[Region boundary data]
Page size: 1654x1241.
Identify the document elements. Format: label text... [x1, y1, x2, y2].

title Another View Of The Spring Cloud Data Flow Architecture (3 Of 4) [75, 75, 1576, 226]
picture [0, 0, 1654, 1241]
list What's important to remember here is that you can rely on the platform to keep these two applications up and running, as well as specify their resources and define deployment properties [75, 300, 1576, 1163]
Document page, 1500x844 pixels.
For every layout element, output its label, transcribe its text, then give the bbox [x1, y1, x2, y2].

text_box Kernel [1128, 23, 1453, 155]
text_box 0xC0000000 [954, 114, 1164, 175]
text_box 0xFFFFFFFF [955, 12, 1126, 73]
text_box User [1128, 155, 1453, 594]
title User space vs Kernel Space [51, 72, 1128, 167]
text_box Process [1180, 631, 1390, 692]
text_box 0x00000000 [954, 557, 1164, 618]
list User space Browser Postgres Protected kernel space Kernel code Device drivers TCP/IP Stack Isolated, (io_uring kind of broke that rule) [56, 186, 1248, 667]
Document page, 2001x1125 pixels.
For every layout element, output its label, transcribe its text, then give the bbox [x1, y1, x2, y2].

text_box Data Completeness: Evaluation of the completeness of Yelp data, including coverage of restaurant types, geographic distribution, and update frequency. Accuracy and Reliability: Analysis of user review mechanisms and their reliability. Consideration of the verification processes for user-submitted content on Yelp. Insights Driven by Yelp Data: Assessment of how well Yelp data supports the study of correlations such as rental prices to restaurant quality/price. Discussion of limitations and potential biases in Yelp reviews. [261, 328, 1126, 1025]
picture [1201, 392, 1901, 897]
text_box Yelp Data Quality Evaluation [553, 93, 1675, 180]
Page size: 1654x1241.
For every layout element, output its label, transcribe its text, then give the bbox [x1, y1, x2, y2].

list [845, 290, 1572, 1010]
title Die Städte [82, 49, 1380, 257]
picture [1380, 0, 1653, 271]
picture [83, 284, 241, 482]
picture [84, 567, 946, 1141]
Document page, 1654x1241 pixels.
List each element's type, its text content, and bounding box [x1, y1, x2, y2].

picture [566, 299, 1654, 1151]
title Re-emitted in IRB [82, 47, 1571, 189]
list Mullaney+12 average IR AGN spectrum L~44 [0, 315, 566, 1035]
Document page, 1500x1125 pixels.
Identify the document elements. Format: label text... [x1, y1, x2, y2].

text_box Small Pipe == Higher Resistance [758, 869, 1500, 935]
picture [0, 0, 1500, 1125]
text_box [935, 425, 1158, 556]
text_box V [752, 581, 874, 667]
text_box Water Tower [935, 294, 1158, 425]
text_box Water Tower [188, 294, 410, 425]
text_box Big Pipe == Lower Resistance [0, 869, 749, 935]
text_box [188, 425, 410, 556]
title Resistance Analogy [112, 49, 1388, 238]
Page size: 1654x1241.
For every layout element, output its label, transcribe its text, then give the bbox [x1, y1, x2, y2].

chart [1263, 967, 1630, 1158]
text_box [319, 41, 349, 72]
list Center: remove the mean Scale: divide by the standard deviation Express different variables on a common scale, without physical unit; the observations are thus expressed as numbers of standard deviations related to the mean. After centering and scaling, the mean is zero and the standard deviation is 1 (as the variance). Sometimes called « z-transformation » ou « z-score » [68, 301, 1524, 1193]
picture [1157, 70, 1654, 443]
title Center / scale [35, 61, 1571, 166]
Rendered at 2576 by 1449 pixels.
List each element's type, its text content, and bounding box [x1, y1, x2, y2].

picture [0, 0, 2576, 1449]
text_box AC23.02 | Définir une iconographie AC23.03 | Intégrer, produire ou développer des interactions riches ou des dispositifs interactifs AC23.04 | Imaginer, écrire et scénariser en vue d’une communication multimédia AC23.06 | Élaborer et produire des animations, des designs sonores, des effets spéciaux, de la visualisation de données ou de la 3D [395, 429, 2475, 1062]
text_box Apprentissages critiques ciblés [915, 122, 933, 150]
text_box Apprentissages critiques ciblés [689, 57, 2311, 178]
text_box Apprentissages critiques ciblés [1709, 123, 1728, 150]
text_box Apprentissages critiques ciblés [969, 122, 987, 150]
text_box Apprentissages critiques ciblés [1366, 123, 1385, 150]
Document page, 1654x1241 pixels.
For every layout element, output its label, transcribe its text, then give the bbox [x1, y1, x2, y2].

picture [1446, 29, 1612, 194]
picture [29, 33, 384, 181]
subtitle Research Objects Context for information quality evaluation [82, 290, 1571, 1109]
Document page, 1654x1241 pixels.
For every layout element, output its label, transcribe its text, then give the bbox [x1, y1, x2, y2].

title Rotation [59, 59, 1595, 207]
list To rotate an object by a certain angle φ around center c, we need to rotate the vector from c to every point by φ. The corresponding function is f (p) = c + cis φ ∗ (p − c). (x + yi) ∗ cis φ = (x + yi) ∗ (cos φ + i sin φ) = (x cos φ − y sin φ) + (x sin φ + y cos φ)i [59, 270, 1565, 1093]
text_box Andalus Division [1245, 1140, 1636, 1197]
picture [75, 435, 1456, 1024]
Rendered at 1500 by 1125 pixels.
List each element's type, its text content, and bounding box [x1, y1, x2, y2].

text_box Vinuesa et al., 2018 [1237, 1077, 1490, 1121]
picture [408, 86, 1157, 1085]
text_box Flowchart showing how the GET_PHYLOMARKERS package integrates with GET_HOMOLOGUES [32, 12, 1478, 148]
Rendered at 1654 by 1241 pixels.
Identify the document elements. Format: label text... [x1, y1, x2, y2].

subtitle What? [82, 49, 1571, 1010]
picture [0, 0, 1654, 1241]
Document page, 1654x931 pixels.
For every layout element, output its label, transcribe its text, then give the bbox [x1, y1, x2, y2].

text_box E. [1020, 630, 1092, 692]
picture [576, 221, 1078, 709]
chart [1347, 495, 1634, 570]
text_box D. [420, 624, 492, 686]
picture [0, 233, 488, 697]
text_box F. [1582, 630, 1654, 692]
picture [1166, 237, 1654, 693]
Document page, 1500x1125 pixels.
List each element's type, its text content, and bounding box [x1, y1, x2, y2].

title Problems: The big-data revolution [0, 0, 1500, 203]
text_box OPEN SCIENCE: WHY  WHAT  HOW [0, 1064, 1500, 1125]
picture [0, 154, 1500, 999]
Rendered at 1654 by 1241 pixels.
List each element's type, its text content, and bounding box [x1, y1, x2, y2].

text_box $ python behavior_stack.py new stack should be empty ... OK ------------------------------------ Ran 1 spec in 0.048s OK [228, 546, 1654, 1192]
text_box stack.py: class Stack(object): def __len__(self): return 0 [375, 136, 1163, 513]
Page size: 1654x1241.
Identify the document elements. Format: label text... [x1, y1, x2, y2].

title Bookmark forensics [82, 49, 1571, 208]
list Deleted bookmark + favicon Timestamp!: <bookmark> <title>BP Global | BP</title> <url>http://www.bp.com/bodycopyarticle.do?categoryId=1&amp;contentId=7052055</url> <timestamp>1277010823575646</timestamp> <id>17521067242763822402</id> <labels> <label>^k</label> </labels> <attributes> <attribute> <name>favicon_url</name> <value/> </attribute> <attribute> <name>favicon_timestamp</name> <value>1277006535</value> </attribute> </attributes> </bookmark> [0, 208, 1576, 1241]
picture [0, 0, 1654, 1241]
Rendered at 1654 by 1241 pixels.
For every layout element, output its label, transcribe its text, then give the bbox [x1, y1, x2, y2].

● AIM:
Rewrite all of the rows above, swapping "Document page" for "Rendered page" everywhere it occurs and leaving everything else unchanged.

● EXERCISE OUTPUT:
Page size: 1654x1241.
Identify the document elements. Format: label text... [x1, y1, x2, y2].

title Another View Of The Spring Cloud Data Flow Architecture (3 Of 4) [75, 75, 1576, 226]
picture [0, 0, 1654, 1241]
list What's important to remember here is that you can rely on the platform to keep these two applications up and running, as well as specify their resources and define deployment properties [75, 300, 1576, 1163]
Rendered page, 1500x844 pixels.
For every layout element, output its label, transcribe its text, then give the bbox [x1, y1, x2, y2].

text_box Kernel [1128, 23, 1453, 155]
text_box 0xC0000000 [954, 114, 1164, 175]
text_box 0xFFFFFFFF [955, 12, 1126, 73]
text_box User [1128, 155, 1453, 594]
title User space vs Kernel Space [51, 72, 1128, 167]
text_box Process [1180, 631, 1390, 692]
text_box 0x00000000 [954, 557, 1164, 618]
list User space Browser Postgres Protected kernel space Kernel code Device drivers TCP/IP Stack Isolated, (io_uring kind of broke that rule) [56, 186, 1248, 667]
Rendered page, 2001x1125 pixels.
For every layout element, output its label, transcribe its text, then give the bbox [x1, y1, x2, y2].

text_box Data Completeness: Evaluation of the completeness of Yelp data, including coverage of restaurant types, geographic distribution, and update frequency. Accuracy and Reliability: Analysis of user review mechanisms and their reliability. Consideration of the verification processes for user-submitted content on Yelp. Insights Driven by Yelp Data: Assessment of how well Yelp data supports the study of correlations such as rental prices to restaurant quality/price. Discussion of limitations and potential biases in Yelp reviews. [261, 328, 1126, 1025]
picture [1201, 392, 1901, 897]
text_box Yelp Data Quality Evaluation [553, 93, 1675, 180]
Page size: 1654x1241.
For every layout element, output its label, transcribe its text, then give the bbox [x1, y1, x2, y2].

list [845, 290, 1572, 1010]
title Die Städte [82, 49, 1380, 257]
picture [1380, 0, 1653, 271]
picture [83, 284, 241, 482]
picture [84, 567, 946, 1141]
Rendered page, 1654x1241 pixels.
List each element's type, its text content, and bounding box [x1, y1, x2, y2].

picture [566, 299, 1654, 1151]
title Re-emitted in IRB [82, 47, 1571, 189]
list Mullaney+12 average IR AGN spectrum L~44 [0, 315, 566, 1035]
Rendered page, 1500x1125 pixels.
Identify the document elements. Format: label text... [x1, y1, x2, y2].

text_box Small Pipe == Higher Resistance [758, 869, 1500, 935]
picture [0, 0, 1500, 1125]
text_box [935, 425, 1158, 556]
text_box V [752, 581, 874, 667]
text_box Water Tower [935, 294, 1158, 425]
text_box Water Tower [188, 294, 410, 425]
text_box Big Pipe == Lower Resistance [0, 869, 749, 935]
text_box [188, 425, 410, 556]
title Resistance Analogy [112, 49, 1388, 238]
Page size: 1654x1241.
For every layout element, output its label, transcribe its text, then give the bbox [x1, y1, x2, y2].

chart [1263, 967, 1630, 1158]
text_box [319, 41, 349, 72]
list Center: remove the mean Scale: divide by the standard deviation Express different variables on a common scale, without physical unit; the observations are thus expressed as numbers of standard deviations related to the mean. After centering and scaling, the mean is zero and the standard deviation is 1 (as the variance). Sometimes called « z-transformation » ou « z-score » [68, 301, 1524, 1193]
picture [1157, 70, 1654, 443]
title Center / scale [35, 61, 1571, 166]
Rendered at 2576 by 1449 pixels.
List each element's type, its text content, and bounding box [x1, y1, x2, y2].

picture [0, 0, 2576, 1449]
text_box AC23.02 | Définir une iconographie AC23.03 | Intégrer, produire ou développer des interactions riches ou des dispositifs interactifs AC23.04 | Imaginer, écrire et scénariser en vue d’une communication multimédia AC23.06 | Élaborer et produire des animations, des designs sonores, des effets spéciaux, de la visualisation de données ou de la 3D [395, 429, 2475, 1062]
text_box Apprentissages critiques ciblés [915, 122, 933, 150]
text_box Apprentissages critiques ciblés [689, 57, 2311, 178]
text_box Apprentissages critiques ciblés [1709, 123, 1728, 150]
text_box Apprentissages critiques ciblés [969, 122, 987, 150]
text_box Apprentissages critiques ciblés [1366, 123, 1385, 150]
Rendered page, 1654x1241 pixels.
For every layout element, output its label, transcribe its text, then give the bbox [x1, y1, x2, y2].

picture [1446, 29, 1612, 194]
picture [29, 33, 384, 181]
subtitle Research Objects Context for information quality evaluation [82, 290, 1571, 1109]
Rendered page, 1654x1241 pixels.
For every layout element, output its label, transcribe its text, then give the bbox [x1, y1, x2, y2].

title Rotation [59, 59, 1595, 207]
list To rotate an object by a certain angle φ around center c, we need to rotate the vector from c to every point by φ. The corresponding function is f (p) = c + cis φ ∗ (p − c). (x + yi) ∗ cis φ = (x + yi) ∗ (cos φ + i sin φ) = (x cos φ − y sin φ) + (x sin φ + y cos φ)i [59, 270, 1565, 1093]
text_box Andalus Division [1245, 1140, 1636, 1197]
picture [75, 435, 1456, 1024]
Rendered at 1500 by 1125 pixels.
List each element's type, its text content, and bounding box [x1, y1, x2, y2].

text_box Vinuesa et al., 2018 [1237, 1077, 1490, 1121]
picture [408, 86, 1157, 1085]
text_box Flowchart showing how the GET_PHYLOMARKERS package integrates with GET_HOMOLOGUES [32, 12, 1478, 148]
Rendered at 1654 by 1241 pixels.
Identify the document elements. Format: label text... [x1, y1, x2, y2].

subtitle What? [82, 49, 1571, 1010]
picture [0, 0, 1654, 1241]
Rendered page, 1654x931 pixels.
For every layout element, output its label, transcribe its text, then give the bbox [x1, y1, x2, y2].

text_box E. [1020, 630, 1092, 692]
picture [576, 221, 1078, 709]
chart [1347, 495, 1634, 570]
text_box D. [420, 624, 492, 686]
picture [0, 233, 488, 697]
text_box F. [1582, 630, 1654, 692]
picture [1166, 237, 1654, 693]
Rendered page, 1500x1125 pixels.
List each element's type, its text content, and bounding box [x1, y1, x2, y2].

title Problems: The big-data revolution [0, 0, 1500, 203]
text_box OPEN SCIENCE: WHY  WHAT  HOW [0, 1064, 1500, 1125]
picture [0, 154, 1500, 999]
Rendered at 1654 by 1241 pixels.
List each element's type, its text content, and bounding box [x1, y1, x2, y2].

text_box $ python behavior_stack.py new stack should be empty ... OK ------------------------------------ Ran 1 spec in 0.048s OK [228, 546, 1654, 1192]
text_box stack.py: class Stack(object): def __len__(self): return 0 [375, 136, 1163, 513]
Page size: 1654x1241.
Identify the document elements. Format: label text... [x1, y1, x2, y2].

title Bookmark forensics [82, 49, 1571, 208]
list Deleted bookmark + favicon Timestamp!: <bookmark> <title>BP Global | BP</title> <url>http://www.bp.com/bodycopyarticle.do?categoryId=1&amp;contentId=7052055</url> <timestamp>1277010823575646</timestamp> <id>17521067242763822402</id> <labels> <label>^k</label> </labels> <attributes> <attribute> <name>favicon_url</name> <value/> </attribute> <attribute> <name>favicon_timestamp</name> <value>1277006535</value> </attribute> </attributes> </bookmark> [0, 208, 1576, 1241]
picture [0, 0, 1654, 1241]
Rendered at 1654 by 1241 pixels.
For every layout element, output its label, transcribe its text, then give the bbox [x1, y1, x2, y2].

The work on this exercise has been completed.